Healthcare leaders are hoping AI can do the heavy lifting in analyzing data to improve clinical care. They may have an AI tool that can do just that in the EHR.
A research team led by the Icahn School of Medicine at Mount Sinai has developed AI technology that’s designed to mine the EHR for hidden patterns that can be turned into patient-specific diagnostic insights. The tool, called infEHR, finds connections in data stored in the medical record that might otherwise go unnoticed.
"We were intrigued by how often the system rediscovered patterns that clinicians suspected but couldn't act on because the evidence wasn't fully established," Girish N. Nadkarni, MD, MPH, Mount Sinai’s Chief AI Officer, said in a press release issued by the health system. "By quantifying those intuitions, InfEHR gives us a way to validate what was previously just a hunch and opens the door to entirely new discoveries."
The tool’s value to clinicians lies in the ability to analyze a patient’s medical record as if it were a puzzle, looking through clinical visits, labs and tests, medications and biometric data to find connections. It was tested on small groups of deidentified data from Mount Sinai and UCI Health in California.
“Traditional AI asks, ‘Does this patient resemble others with the disease?’ “ Justin Kauffman, MS, Senior Data Scientist at the Windreich Department of Artificial Intelligence and Human Health at the Icahn School of Medicine, said in the press release. “InfEHR takes a different approach: ‘Could this patient’s unique medical trajectory result from an underlying disease process?’ It’s the difference between simply matching patterns and uncovering causation.”
Kaufman is the lead author and Nadkami, who is also chair of the Windreich Department of Artificial Intelligence and Human Health, director of the Hasso Plattner Institute for Digital Health, the Irene and Dr. Arthur M. Fishberg Professor of Medicine at the Icahn School of Medicine at Mount Sinai, is the senior corresponding author for the research team, which recently published its work in Nature Communications.
The study notes that infEHR “applies deep geometric learning through a procedure that converts whole electronic health records to temporal graphs that naturally capture phenotypic dynamics, leading to unbiased representations.”
In testing the AI tool on datasets from Mount Sinai and UCI Health, researchers checked to see if it could correctly identify newborns who develop sepsis despite negative blood cultures or patients who develop a kidney injury after surgery. The results were compared against current clinical standards.

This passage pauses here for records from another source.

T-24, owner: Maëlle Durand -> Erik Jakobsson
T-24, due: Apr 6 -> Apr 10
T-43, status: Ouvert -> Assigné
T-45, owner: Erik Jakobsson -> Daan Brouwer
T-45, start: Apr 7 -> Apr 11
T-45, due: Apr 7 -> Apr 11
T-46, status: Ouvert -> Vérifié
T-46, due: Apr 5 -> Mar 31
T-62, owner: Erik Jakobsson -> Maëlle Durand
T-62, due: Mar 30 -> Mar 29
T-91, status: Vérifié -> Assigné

According to the study, infEHR was 12-16 times more likely to identify newborns with neonatal sepsis without positive blood cultures and 4-7 times more effective in flagging patients at risk of postoperative kidney injury.

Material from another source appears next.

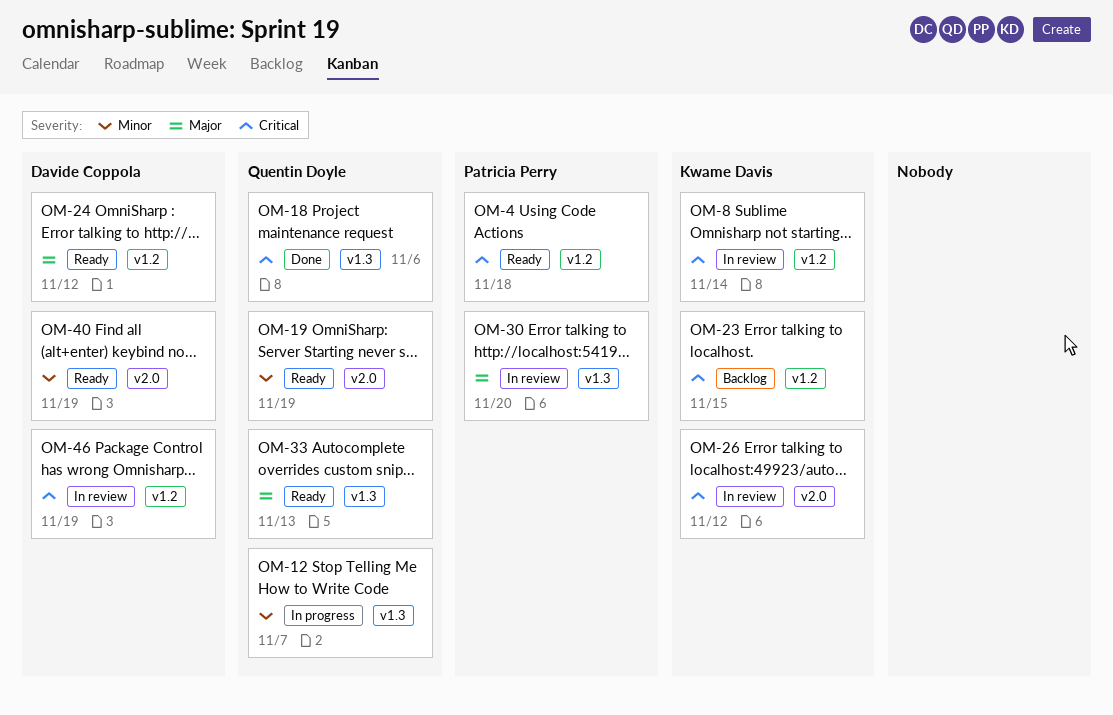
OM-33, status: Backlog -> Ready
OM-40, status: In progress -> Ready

The research team also noted that infEHR states how confident it is in those results, and will identify when it can’t come to a supported conclusion.
“Our framework automatically learns phenotypic temporal dynamics from EHRs through a graph neural net-based (GNN) approach,” the study notes. “We learn high-dimensional representations of such graphs to compute the likelihood of an underlying latent disease given the representation (and the EHR it was derived from). The resulting likelihoods have properties important to any clinical test: the probability clearly identifies when the model is uncertain, confidence scales with accuracy, and the pretest probabilities are substantially revised. We express these characteristics quantitatively through high rule-in and high rule-out potentials benchmarked against real-world clinical heuristics.”
Nadkami and his team are making the infEHR coding available to other researchers as they continue to work out the details of the technology. They’re particularly interested in how it might be used for patients in clinical trials.
“Clinical trials often focus on specific populations, while doctors care for every patient,” Kauffman said in the press release. “Our probabilistic approach helps bridge that gap, making it easier for clinicians to see which research findings truly apply to the patient in front of them.”
Eric Wicklund is the senior editor for technology at HealthLeaders.
KEY TAKEAWAYS
One of the biggest promises for AI tools is to be able to sort through large amounts of data and organize what’s there into valuable insights.
A research team led by New York’s Icahn School of Medicine at Mount Sinai has created a tool that can create personalized diagnostic insights by finding connections in EHR data.
The technology, called infEHR, could become a valuable clinical decision support tool.